INSTRUCTIONS TO FOLLOW:
Write out again the stretch of the listing below, from its start through the line that contains "December 2019", leaving out the pictures.

GIVEN RECORDS:
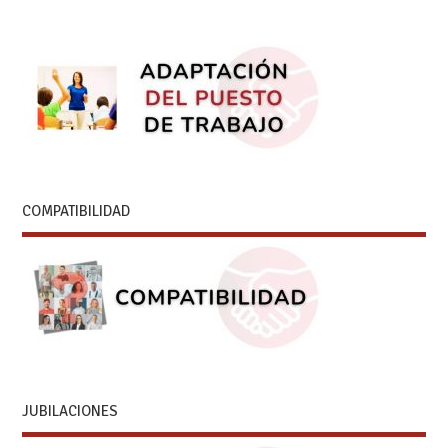
COMPATIBILIDAD
JUBILACIONES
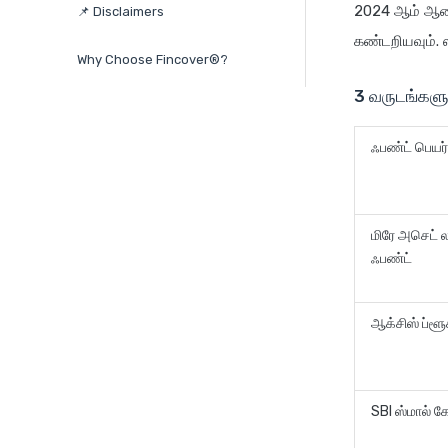
2024 ஆம் ஆண்ட
📌 Disclaimers
கண்டறியவும். 
Why Choose Fincover®?
3 வருடங்களு
ஃபண்ட் பெயர்
மிரே அசெட் லா
ஃபண்ட்
ஆக்சிஸ் ப்ளூ
SBI ஸ்மால் 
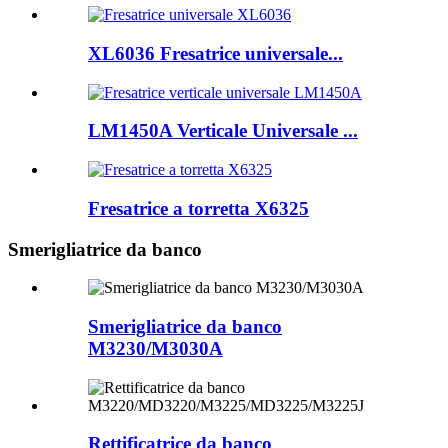
XL6036 Fresatrice universale...
LM1450A Verticale Universale ...
Fresatrice a torretta X6325
Smerigliatrice da banco
Smerigliatrice da banco
M3230/M3030A
Rettificatrice da banco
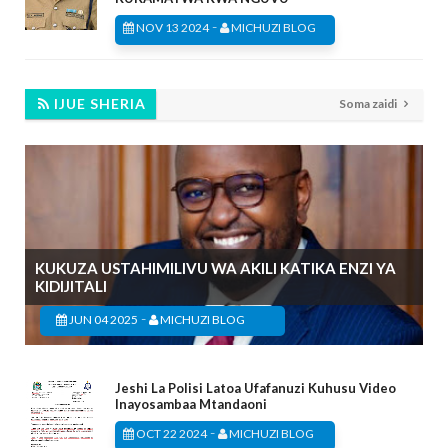
-
NOV 13 2024
MICHUZI BLOG
IJUE SHERIA
Soma zaidi
KUKUZA USTAHIMILIVU WA AKILI KATIKA ENZI YA
KIDIJITALI
-
JUN 04 2025
MICHUZI BLOG
Jeshi La Polisi Latoa Ufafanuzi Kuhusu Video
Inayosambaa Mtandaoni
-
OCT 22 2024
MICHUZI BLOG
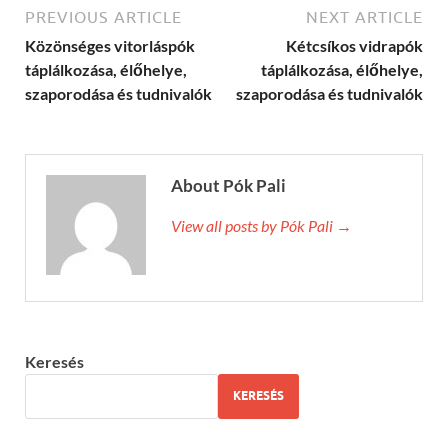
PREVIOUS ARTICLE
NEXT ARTICLE
Közönséges vitorláspók
Kétcsíkos vidrapók
táplálkozása, élőhelye,
táplálkozása, élőhelye,
szaporodása és tudnivalók
szaporodása és tudnivalók
About Pók Pali
View all posts by Pók Pali →
Keresés
KERESÉS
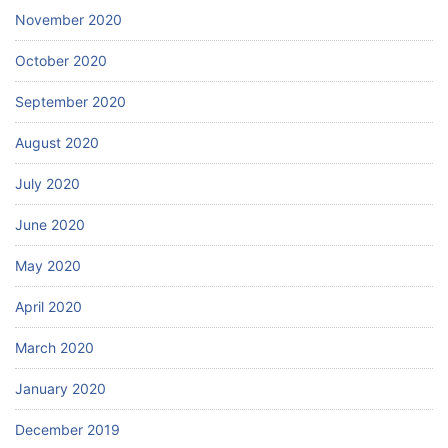
November 2020
October 2020
September 2020
August 2020
July 2020
June 2020
May 2020
April 2020
March 2020
January 2020
December 2019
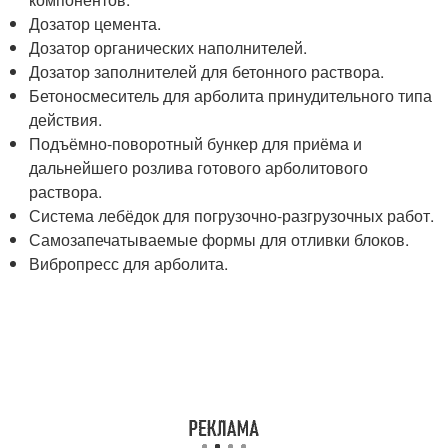
Дозатор цемента.
Дозатор органических наполнителей.
Дозатор заполнителей для бетонного раствора.
Бетоносмеситель для арболита принудительного типа
действия.
Подъёмно-поворотный бункер для приёма и
дальнейшего розлива готового арболитового
раствора.
Система лебёдок для погрузочно-разгрузочных работ.
Самозапечатываемые формы для отливки блоков.
Вибропресс для арболита.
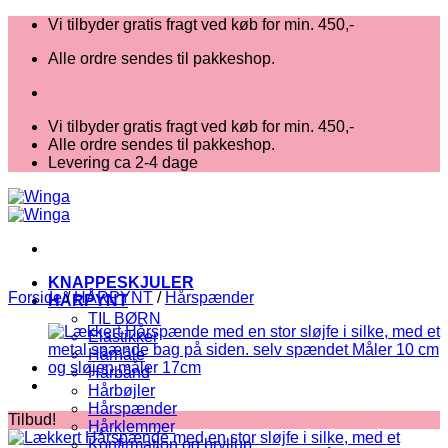
Fortsæt
Vi tilbyder gratis fragt ved køb for min. 450,-
til
Alle ordre sendes til pakkeshop.
indhold
Vi tilbyder gratis fragt ved køb for min. 450,-
Alle ordre sendes til pakkeshop.
Levering ca 2-4 dage
KNAPPESKJULER
Forside
/
HÅRPYNT
/
Hårspænder
HÅRPYNT
TIL BØRN
Elastikker
Hårnåle
Hårbånd
Hårbøjler
Hårspænder
Tilbud!
Hårklemmer
Konfirmation og bryllup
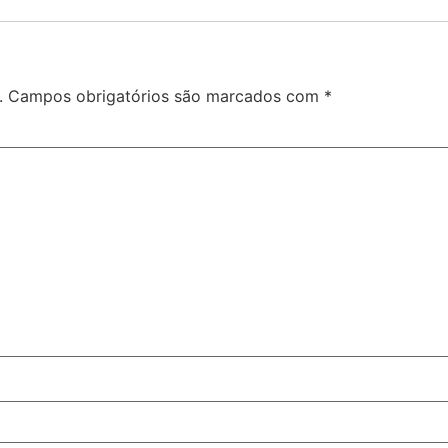
.
Campos obrigatórios são marcados com
*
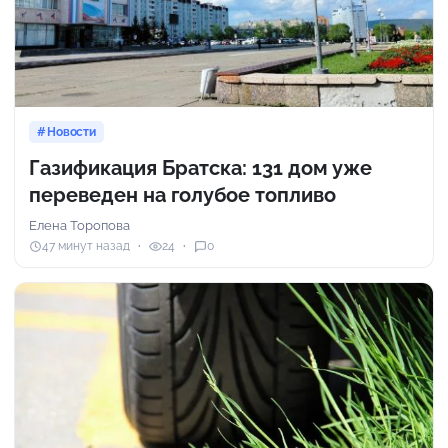
Новости
Газификация Братска: 131 дом уже
переведен на голубое топливо
Елена Торопова
47 минут назад
24
0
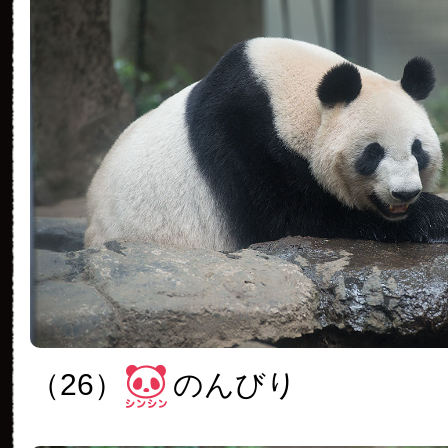
（26）
のんびり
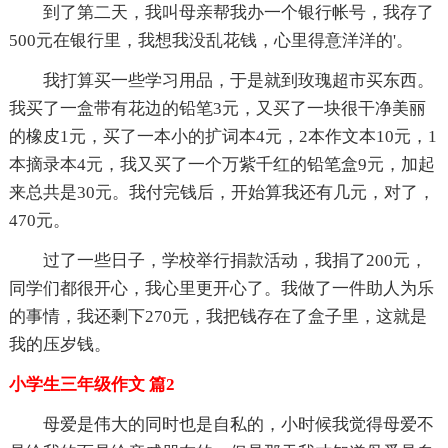
到了第二天，我叫母亲帮我办一个银行帐号，我存了
500元在银行里，我想我没乱花钱，心里得意洋洋的'。
我打算买一些学习用品，于是就到玫瑰超市买东西。
我买了一盒带有花边的铅笔3元，又买了一块很干净美丽
的橡皮1元，买了一本小的扩词本4元，2本作文本10元，1
本摘录本4元，我又买了一个万紫千红的铅笔盒9元，加起
来总共是30元。我付完钱后，开始算我还有几元，对了，
470元。
过了一些日子，学校举行捐款活动，我捐了200元，
同学们都很开心，我心里更开心了。我做了一件助人为乐
的事情，我还剩下270元，我把钱存在了盒子里，这就是
我的压岁钱。
小学生三年级作文 篇2
母爱是伟大的同时也是自私的，小时候我觉得母爱不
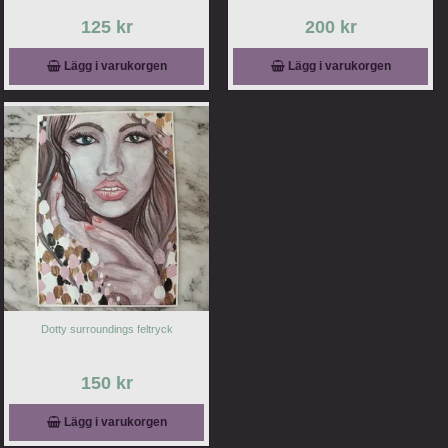
125 kr
200 kr
Lägg i varukorgen
Lägg i varukorgen
Dotty surroundings feltryck
150 kr
Lägg i varukorgen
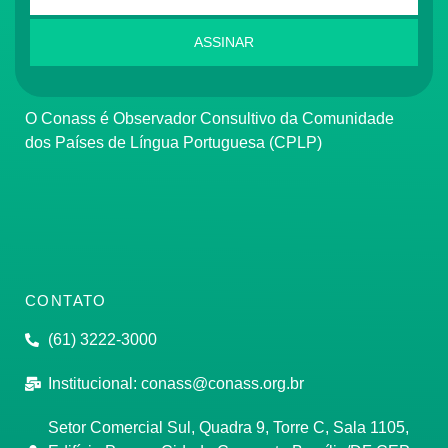
ASSINAR
O Conass é Observador Consultivo da Comunidade
dos Países de Língua Portuguesa (CPLP)
CONTATO
(61) 3222-3000
Institucional:
conass@conass.org.br
Setor Comercial Sul, Quadra 9, Torre C, Sala 1105,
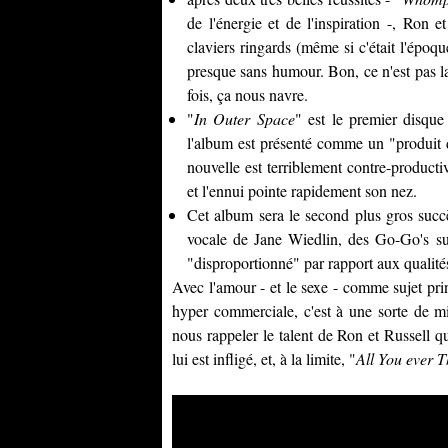
de l'énergie et de l'inspiration -, Ron e
claviers ringards (même si c'était l'époqu
presque sans humour. Bon, ce n'est pas l
fois, ça nous navre.
"
In Outer Space
" est le premier disque
l'album est présenté comme un "produit 
nouvelle est terriblement contre-productiv
et l'ennui pointe rapidement son nez.
Cet album sera le second plus gros suc
vocale de
Jane Wiedlin
, des
Go-Go's
su
"disproportionné" par rapport aux qualité
Avec l'amour - et le sexe - comme sujet p
hyper commerciale, c'est à une sorte de mi
nous rappeler le talent de Ron et Russell q
lui est infligé, et, à la limite, "
All You ever T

RESPONSE BELOW:
COMPATIBILIDAD
JUBILACIONES
2024 ஆம் ஆண்ட
📌 Disclaimers
கண்டறியவும். 
Why Choose Fincover®?
3 வருடங்களு
ஃபண்ட் பெயர்
மிரே அசெட் லா
ஃபண்ட்
ஆக்சிஸ் ப்ளூ
SBI ஸ்மால் 
XL6036 Fresatrice universale...
LM1450A Verticale Universale ...
Fresatrice a torretta X6325
Smerigliatrice da banco
Smerigliatrice da banco
M3230/M3030A
Rettificatrice da banco
-
NOV 13 2024
MICHUZI BLOG
IJUE SHERIA
Soma zaidi
KUKUZA USTAHIMILIVU WA AKILI KATIKA ENZI YA
KIDIJITALI
-
JUN 04 2025
MICHUZI BLOG
Jeshi La Polisi Latoa Ufafanuzi Kuhusu Video
Inayosambaa Mtandaoni
-
OCT 22 2024
MICHUZI BLOG
PREVIOUS ARTICLE
NEXT ARTICLE
Közönséges vitorláspók
Kétcsíkos vidrapók
táplálkozása, élőhelye,
táplálkozása, élőhelye,
szaporodása és tudnivalók
szaporodása és tudnivalók
About Pók Pali
View all posts by Pók Pali →
Keresés
KERESÉS
November 2020
October 2020
September 2020
August 2020
July 2020
June 2020
May 2020
April 2020
March 2020
January 2020
December 2019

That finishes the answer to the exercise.